Krimpenerwaard/Krimpen aan den IJssel – Het college van Gedeputeerde Staten heeft uit de handen van wethouders Ria Boere (Krimpenerwaard) en John Janson (Krimpen aan den IJssel) het “Gebiedsbod Krimpenerwaard” ontvangen. De colleges van Gedeputeerde Staten, van Krimpen aan den IJssel en van Krimpenerwaard kwamen hiervoor bij elkaar.
Gebiedsbod door goede samenwerking
Het college van Gedeputeerde Staten is vol lof over het vele werk dat is verricht en over de goede samenwerking. Zij zien de samenhang met de Strategische Visie en het Panorama voor de Krimpenerwaard. Met dit Gebiedsbod laten de twee gemeenten en de provincie Zuid-Holland zien waarom een vaste oeververbinding van toegevoegde waarde is voor de regio. De Oost-Oost-verbinding zorgt namelijk voor betere bereikbaarheid van het gebied. Een betere bereikbaarheid biedt belangrijke kansen om de kracht van zowel de omliggende regio als de Krimpenerwaard te versterken.
Inwoners zetten boel in gang
Voor de provincie is het belangrijk dat zowel in Rotterdam als in de Krimpenerwaard actie wordt ondernomen. Het is bijzonder dat er vanuit de inwoners ontwikkelingen op het gebied van wonen, economie en bereikbaarheid via de Strategische Visie en het Panorama Krimpenerwaard in gang zijn gezet. De aandacht voor het betrekken van de Waardtafel en inwoners bij de verdere uitwerking is van groot belang. Daarover zijn gedeputeerden en wethouders het roerend met elkaar eens.

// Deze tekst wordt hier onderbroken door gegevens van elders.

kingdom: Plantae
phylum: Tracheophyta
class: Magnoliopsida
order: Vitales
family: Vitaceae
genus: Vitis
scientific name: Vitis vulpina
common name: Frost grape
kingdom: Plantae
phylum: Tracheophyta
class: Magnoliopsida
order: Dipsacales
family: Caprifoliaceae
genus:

Krimpenerwaard onderdeel randstad
De Krimpenerwaard wil na 2030 een vitaal onderdeel zijn van de Randstad. Daarom zet de Krimpenerwaard vanaf 2030 in op een groei van 150 tot 200 hectare aan diverse functies. Met haar kracht op het gebied van werken, het ruime en landelijke woonmilieu, de ruimte voor recreatie en natuurbeleving en de ligging nabij de entree van het stedelijk gebied, kan de Krimpenerwaard een belangrijke bijdrage leveren aan de omliggende regio. “We gaan niet meer en sneller bouwen omdat er een oeververbinding komt.”, aldus Ria Boere. “Maar de gemeenten zetten met het Gebiedsbod na 2030 het tempo van bouwen door dat past bij het gebied.”